Wednesday, August 1, 2007

What is infrastructure? What isn't?

I gave a presentation at a conference recently entitled "Building" Cyberinfrastructure. There were a number of great questions posed by my colleagues during the Q&A session at the end, but something was nagging me. I realized what it was later while chatting with one of the faculty who had attended the talk - most of the people in the room have a different concept of what infrastructure actually means. How could something like infrastructure have been a subject of study for so long, and still be so far away from closure as a term of art? The faculty member commented that I've probably spent more time thinking about the nature of infrastructure than the typical person in my audience. Thus, it became obvious to me that if I am to write a dissertation (and launch a career) that addresses infrastructure, I am going to have to be both careful and explicit in my terms.

I realized that my views on what infrastructure is and isn't have changed radically in the past two years. I owe that transformation almost entirely to Paul Edwards. I took a course with Paul in Winter 2006 entitled "Systems, Networks, and Webs: The History and Theory of Infrastructure". Over the course of the semester, Paul constantly challenged my assumptions and use of the term. The point that he drove into my head over and over is that infrastructure is vast, complex, heterogeneous. The term "infrastructure" is employed carelessly most of the time, and is usually invoked when people actually mean "system" or "network". The origination of these terms in the way I will choose to employ them is derived primarily from the work of Thomas Parke Hughes.

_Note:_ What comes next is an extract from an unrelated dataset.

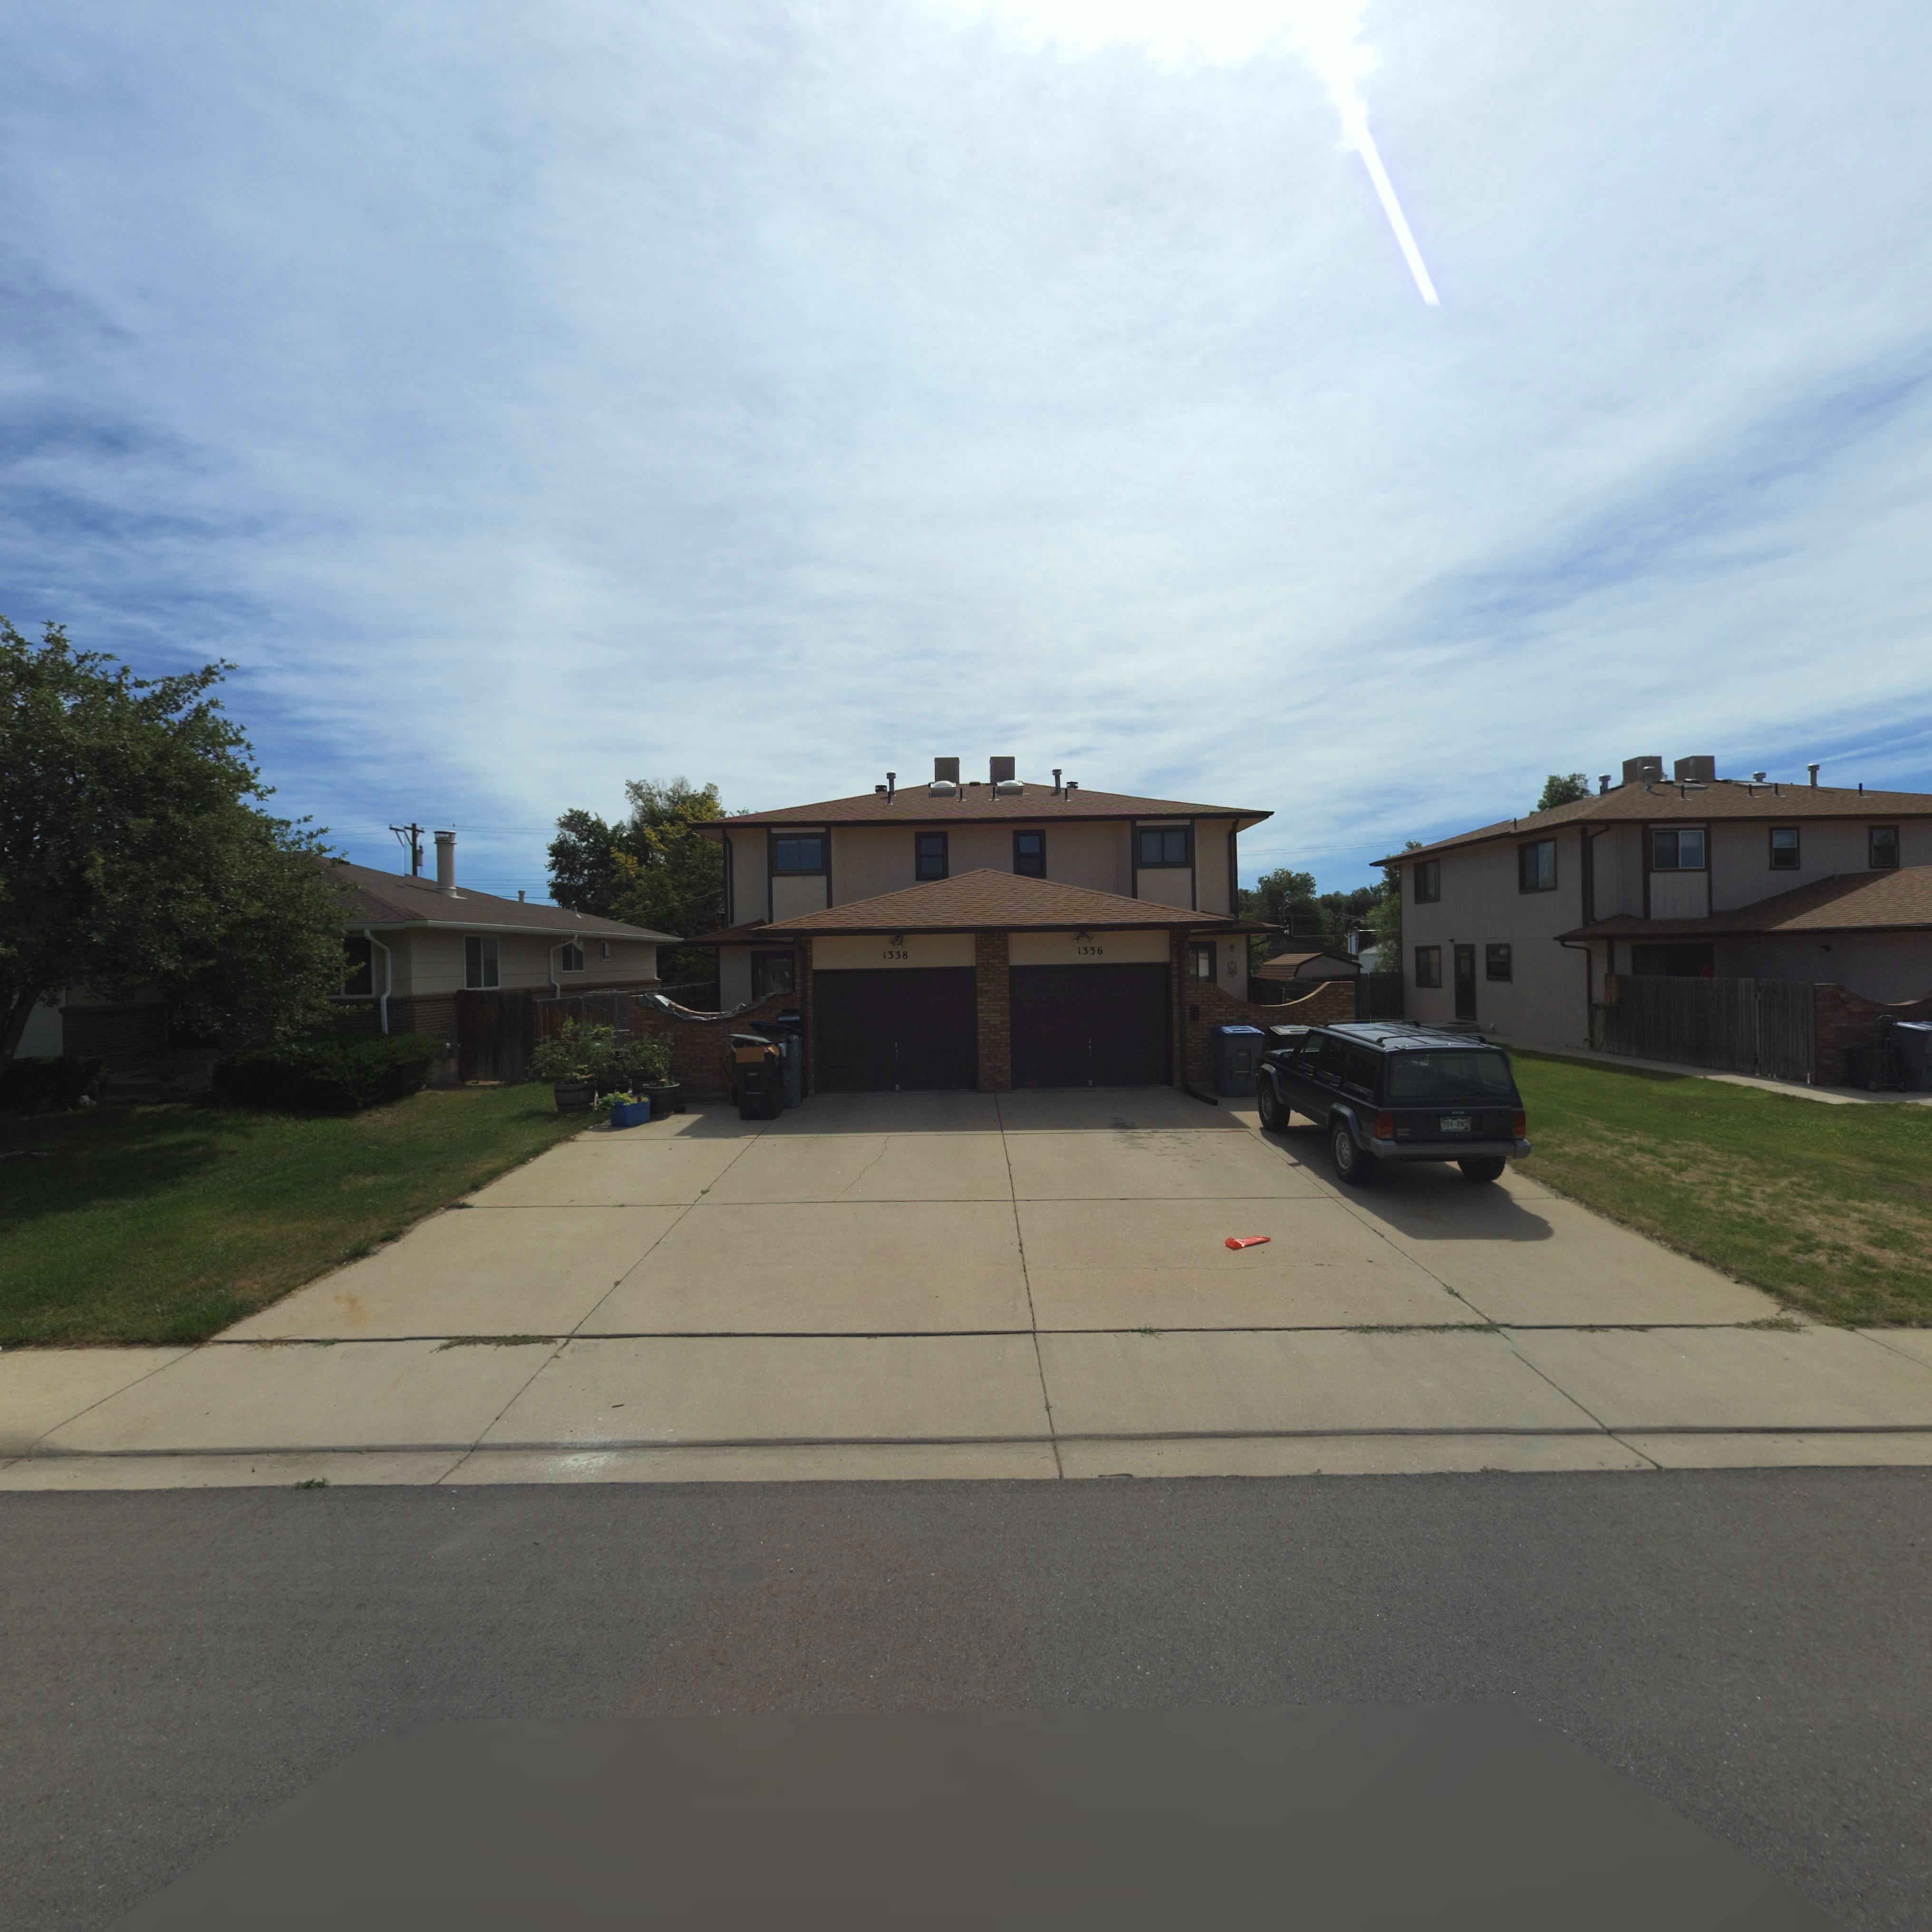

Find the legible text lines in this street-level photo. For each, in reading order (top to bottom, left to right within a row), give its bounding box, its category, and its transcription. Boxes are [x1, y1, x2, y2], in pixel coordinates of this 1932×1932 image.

[884, 950, 908, 959] StreetNumber: 1338
[1078, 946, 1103, 955] StreetNumber: 1336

The complicated, ever-present systems that undergird the operational existence of society have come to be studied as "infrastructure'', a compound of the Latin infra-, meaning "below'' and structus or struere, meaning "to build or assemble.'' There are several accounts for the introduction of the term, some claiming its use in 19th century France and others marking 1927, when the American military culture began to use the term to describe the interconnection of roadways, electrical resources, waterways, etc. Despite the origins, the term generally refers to the heterogeneous interconnection of systems that support the fluidity of services and interactions that are the attention of everyday matters. It is because of this supporting nature that the infra- tag is important. Infrastructure lies below the attention of those who use it. It is typically transparent, only becoming visible when it does not function properly.

There are several canonical pieces describing the development of infrastructure that I'm not going to repeat here, but a good summary can be found in two other recent pieces generated by Paul Edwards, Steve Jackson, and Geof Bowker. (My name appears on them as well, but I freely admit that my written contributions were comparatively minimal.) The first is a NSF Workshop Report on Cyberinfrastructure, and the other (written entirely by Steve Jackson) is a derivative article published in First Monday. The best place to look is in the section entitled "Infrastructural Dynamics".

In short, though, I believe that we can view systems with clearer and cleaner senses of jurisdiction, of sovereignty, of control. One can see without much effort where a system ends and the rest of the world begins. Infrastructure does not embody this relative simplicity. Boundaries and edges are hazy, if they are visible at all. Control is decentralized, complex1, and the hybrid product of various agendas, tensions, and histories.

As I go on, I'm going to need to become more concise about how I express the categorization of systems, networks, inter-networks or webs, and full-out infrastructures. It's difficult to rely on something that sounds conspicuously similar to U.S. Supreme Court Justice Potter Stewart's 1964 "Casablanca test" definition of pornography stating, "I know it when I see it."

And there are the problems. Apparently not everyone calls the same things "infrastructure". More importantly, we are not supposed to be able to see infrastructure, so how could we ever know it?


1It is important to draw yet another distinguishing line for this term, which is similarly over-applied in the academic literature. Complex is not the same as merely complicated. Complexity suggests that there are patterns, behaviors, enactments, or actions at one level of scale that would not be predictable by examining other levels of scale. The typical term for this is emergence. Complicated systems exhibit linear qualities. Complex systems exhibit non-linear qualities in addition.